The venue has acquired that faint smell of sweet and slightly aged milk. The vanilla aromas blending disturbingly with lactic cheesiness to foretell the future of this establishment: another Gloria Jeans'in a few more years.
The gift packs remain fabulous, but the chocolate varieties are not what they used to be. The middle-of-the-road and most cost-effective are now the loaw of this incarnation of Max Brenner. The chocoholic has left the helm.
Their once delectable tribute to chocoholism: Espresso and dark chocolate frappe is but a poor shadow of itself. "We could make you a dark chocolate one, but I don't guarantee it will taste nice.
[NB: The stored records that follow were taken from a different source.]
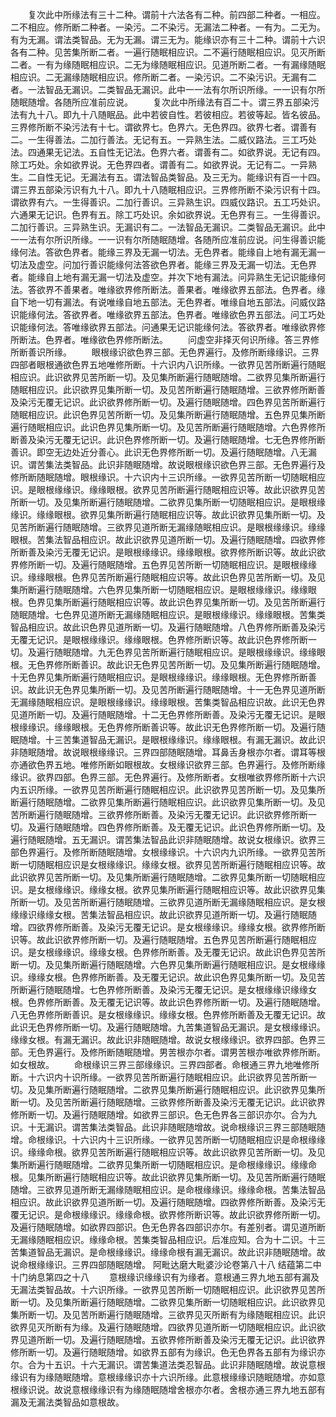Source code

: <!-- { "loadSidebar": true } -->
　　复次此中所缘法有三十二种。谓前十六法各有二种。前四部二种者。一相应。二不相应。修所断二种者。一染污。二不染污。无漏法二种者。一有为。二无为。有为无漏。谓法类智品。无为无漏。谓三无为。能缘识亦有三十二种。谓前十六识各有二种。见苦集所断二者。一遍行随眠相应识。二不遍行随眠相应识。见灭所断二者。一有为缘随眠相应识。二无为缘随眠相应识。见道所断二者。一有漏缘随眠相应识。二无漏缘随眠相应识。修所断二者。一染污识。二不染污识。无漏有二者。一法智品无漏识。二类智品无漏识。此中一一法有尔所识所缘。一一识有尔所随眠随增。各随所应准前应说。
　　复次此中所缘法有百二十。谓三界五部染污法有九十八。即九十八随眠品。此中若彼自性。若彼相应。若彼等起。皆名彼品。三界修所断不染污法有十七。谓欲界七。色界六。无色界四。欲界七者。谓善有二。一生得善法。二加行善法。无记有五。一异熟生法。二威仪路法。三工巧处法。四通果无记法。五自性无记法。色界六者。谓善有二。如欲界说。无记有四。除工巧处。余如欲界说。无色界四者。谓善有二。如欲界说。无记有二。一异熟生。二自性无记。无漏法有五。谓法智品类智品。及三无为。能缘识有百一十四。谓三界五部染污识有九十八。即九十八随眠相应识。三界修所断不染污识有十四。谓欲界有六。一生得善识。二加行善识。三异熟生识。四威仪路识。五工巧处识。六通果无记识。色界有五。除工巧处识。余如欲界说。无色界有三。一生得善识。二加行善识。三异熟生识。无漏识有二。一法智品无漏识。二类智品无漏识。此中一一法有尔所识所缘。一一识有尔所随眠随增。各随所应准前应说。问生得善识能缘何法。答欲色界者。能缘三界及无漏一切法。无色界者。能缘自上地有漏无漏一切法及虚空。问加行善识能缘何法答欲色界者。能缘三界及无漏一切法。无色界者。能缘自上地有漏无漏一切法及虚空。并次下地有漏法。问异熟生无记识能缘何法。答欲界不善果者。唯缘欲界修所断法。善果者。唯缘欲界五部法。色界者。缘自下地一切有漏法。有说唯缘自地五部法。无色界者。唯缘自地五部法。问威仪路识能缘何法。答欲界者。唯缘欲界五部法。色界者。唯缘欲色界五部法。问工巧处识能缘何法。答唯缘欲界五部法。问通果无记识能缘何法。答欲界者。唯缘欲界修所断法。色界者。唯缘欲色界修所断法。
　　问虚空非择灭何识所缘。答三界修所断善识所缘。
　　眼根缘识欲色界三部。无色界遍行。及修所断缘缘识。三界四部者眼根通欲色界五地唯修所断。十六识内八识所缘。一欲界见苦所断遍行随眠相应识。此识欲界见苦所断一切。及见集所断遍行随眠随增。二欲界见集所断遍行随眠相应识。此识欲界见集所断一切。及见苦所断遍行随眠随增。三欲界修所断善及染污无覆无记识。此识欲界修所断一切。及遍行随眠随增。四色界见苦所断遍行随眠相应识。此识色界见苦所断一切。及见集所断遍行随眠随增。五色界见集所断遍行随眠相应识。此识色界见集所断一切。及见苦所断遍行随眠随增。六色界修所断善及染污无覆无记识。此识色界修所断一切。及遍行随眠随增。七无色界修所断善识。即空无边处近分善心。此识无色界修所断一切。及遍行随眠随增。八无漏识。谓苦集法类智品。此识非随眠随增。故说眼根缘识欲色界三部。无色界遍行及修所断随眠随增。眼根缘识。十六识内十三识所缘。一欲界见苦所断一切随眠相应识。是眼根缘缘识。缘缘眼根。欲界见苦所断遍行随眠相应识等。故此识欲界见苦所断一切。及见集所断遍行随眠随增。二欲界见集所断一切随眠相应识。是眼根缘缘识。缘缘眼根。欲界见集所断遍行随眠相应识等。故此识欲界见集所断一切。及见苦所断遍行随眠随增。三欲界见道所断无漏缘随眠相应识。是眼根缘缘识。缘缘眼根。苦集法智品相应识。故此识欲界见道所断一切。及遍行随眠随增。四欲界修所断善及染污无覆无记识。是眼根缘缘识。缘缘眼根。欲界修所断识等。故此识欲界修所断一切。及遍行随眠随增。五色界见苦所断一切随眠相应识。是眼根缘缘识。缘缘眼根。色界见苦所断遍行随眠相应识等。故此识色界见苦所断一切。及见集所断遍行随眠随增。六色界见集所断一切随眠相应识。是眼根缘缘识。缘缘眼根。色界见集所断遍行随眠相应识等。故此识色界见集所断一切。及见苦所断遍行随眠随增。七色界见道所断无漏缘随眠相应识。是眼根缘缘识。缘缘眼根。苦集类智品相应识。故此识色界见道所断一切。及遍行随眠随增。八色界修所断善及染污无覆无记识。是眼根缘缘识。缘缘眼根。色界修所断识等。故此识色界修所断一切。及遍行随眠随增。九无色界见苦所断遍行随眠相应识。是眼根缘缘识。缘缘眼根。无色界修所断善识。故此识无色界见苦所断一切。及见集所断遍行随眠随增。十无色界见集所断遍行随眠相应识。是眼根缘缘识。缘缘眼根。无色界修所断善识。故此识无色界见集所断一切。及见苦所断遍行随眠随增。十一无色界见道所断无漏缘随眠相应识。是眼根缘缘识。缘缘眼根。苦集类智品相应识故。此识无色界见道所断一切。及遍行随眠随增。十二无色界修所断善。及染污无覆无记识。是眼根缘缘识。缘缘眼根。无色界修所断善识等。故此识无色界修所断一切。及遍行随眠随增。十三苦集道智品无漏识。是眼根缘缘识。缘缘眼根。有漏无漏识。故此识非随眠随增。故说眼根缘缘识。三界四部随眠随增。耳鼻舌身根亦尔者。谓耳等根亦通欲色界五地。唯修所断如眼根故。女根缘识欲界三部。色界遍行。及修所断缘缘识。欲界四部。色界三部。无色界遍行。及修所断者。女根唯欲界修所断十六识内五识所缘。一欲界见苦所断遍行随眠相应识。此识欲界见苦所断一切。及见集所断遍行随眠随增。二欲界见集所断遍行随眠相应识。此识欲界见集所断一切。及见苦所断遍行随眠随增。三欲界修所断善。及染污无覆无记识。此识欲界修所断一切。及遍行随眠随增。四色界修所断善。及无覆无记识。此识色界修所断一切。及遍行随眠随增。五无漏识。谓苦集法智品此识非随眠随增。故说女根缘识。欲界三部色界遍行。及修所断随眠随增。女根缘缘识。十六识内九识所缘。一欲界见苦所断一切随眠相应识是女根缘缘识。缘缘女根。欲界见苦所断遍行随眠相应识等。故此识欲界见苦所断一切。及见集所断遍行随眠随增。二欲界见集所断一切随眠相应识。是女根缘缘识。缘缘女根。欲界见集所断遍行随眠相应识等。故此识欲界见集所断一切。及见苦所断遍行随眠随增。三欲界见道所断无漏缘随眠相应识。是女根缘缘识缘缘女根。苦集法智品相应识。故此识欲界见道所断一切。及遍行随眠随增。四欲界修所断善。及染污无覆无记识。是女根缘缘识。缘缘女根。欲界修所断识等。故此识欲界修所断一切。及遍行随眠随增。五色界见苦所断遍行随眠相应识。是女根缘缘识。缘缘女根。色界修所断善。及无覆无记识。故此识色界见苦所断一切。及见集所断遍行随眠随增。六色界见集所断遍行随眠相应识。是女根缘缘识。缘缘女根。色界修所断善。及无覆无记识。故此识色界见集所断一切。及见苦所断遍行随眠随增。七色界修所断善。及染污无覆无记识。是女根缘缘识缘缘女根。色界修所断善。及无覆无记识等。故此识色界修所断一切。及遍行随眠随增。八无色界修所断善识。是女根缘缘识。缘缘女根。色界修所断善及无覆无记识。故此识无色界修所断一切。及遍行随眠随增。九苦集道智品无漏识。是女根缘缘识。缘缘女根。有漏无漏识。故此识非随眠随增。故说女根缘缘识。欲界四部。色界三部。无色界遍行。及修所断随眠随增。男苦根亦尔者。谓男苦根亦唯欲界修所断。如女根故。
　　命根缘识三界三部缘缘识。三界四部者。命根通三界九地唯修所断。十六识内十识所缘。一欲界见苦所断遍行随眠相应识。此识欲界见苦所断一切。及见集所断遍行随眠随增。二欲界见集所断遍行随眠相应识。此识欲界见集所断一切。及见苦所断遍行随眠随增。三欲界修所断善及染污无覆无记识。此识欲界修所断一切。及遍行随眠随增。如欲界三部识。色无色界各三部识亦尔。合为九识。十无漏识。谓苦集法类智品。此识非随眠随增故。说命根缘识三界三部随眠随增。命根缘识。十六识内十三识所缘。一欲界见苦所断一切随眠相应识是命根缘缘识。缘缘命根。欲界见苦所断遍行随眠相应识等。故此识欲界见苦所断一切。及见集所断遍行随眠随增。二欲界见集所断一切随眠相应识。是命根缘缘识。缘缘命根。见集所断遍行随眠相应识等。故此识欲界见集所断一切。及见苦所断遍行随眠随增。三欲界见道所断无漏缘随眠相应识。是命根缘缘识。缘缘命根。苦集法智品相应识。故此识欲界见道所断一切。及遍行随眠随增。四欲界修所断善。及染污无覆无记识。是命根缘缘识。缘缘命根。欲界修所断识等。故此识欲界修所断一切。及遍行随眠随增。如欲界四部识。色无色界各四部识亦尔。有差别者。谓见道所断无漏缘随眠相应识。缘缘命根。苦集类智品相应识。后准应知。合为十二识。十三苦集道智品无漏识。是命根缘缘识。缘缘命根有漏无漏识。故此识非随眠随增。故说命根缘缘识。三界四部随眠随增。
阿毗达磨大毗婆沙论卷第八十八
结蕴第二中十门纳息第四之十八
　　意根缘识缘缘识有为缘者。意根通三界九地五部有漏及无漏法类智品故。十六识所缘。一欲界见苦所断一切随眠相应识。此识欲界见苦所断一切。及见集所断遍行随眠随增。二欲界见集所断一切随眠相应识。此识欲界见集所断一切。及见苦所断遍行随眠随增。三欲界见灭所断有为缘随眠相应识。此识欲界见灭所断有为缘。及遍行随眠随增。四欲界见道所断一切随眠相应识。此识欲界见道所断一切。及遍行随眠随增。五欲界修所断善及染污无覆无记识。此识欲界修所断一切。及遍行随眠随增。如欲界五部有为缘识。色无色界各五部有为缘识亦尔。合为十五识。十六无漏识。谓苦集道法类忍智品。此识非随眠随增。故说意根缘识有为缘随眠随增。意根缘缘识亦十六识所缘。此意根缘缘识随眠随增。亦如意根缘识说。故说意根缘缘识有为缘随眠随增舍根亦尔者。舍根亦通三界九地五部有漏及无漏法类智品如意根故。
We just follow the recipe," advised the sullen attendent. So the insipid milk chocolate version arrives. A sign that ooey-gooey mud-cake loving Westies have triumphed over good-taste.
The glass is beautiful: a ceramic soda cup replica bent at the top with a straw hole. But the taste is greasy and rough. The chocolate extract grates on my throat and no amount of numbing ice can enrichen what tastes like a cheap drink but costs $5.95.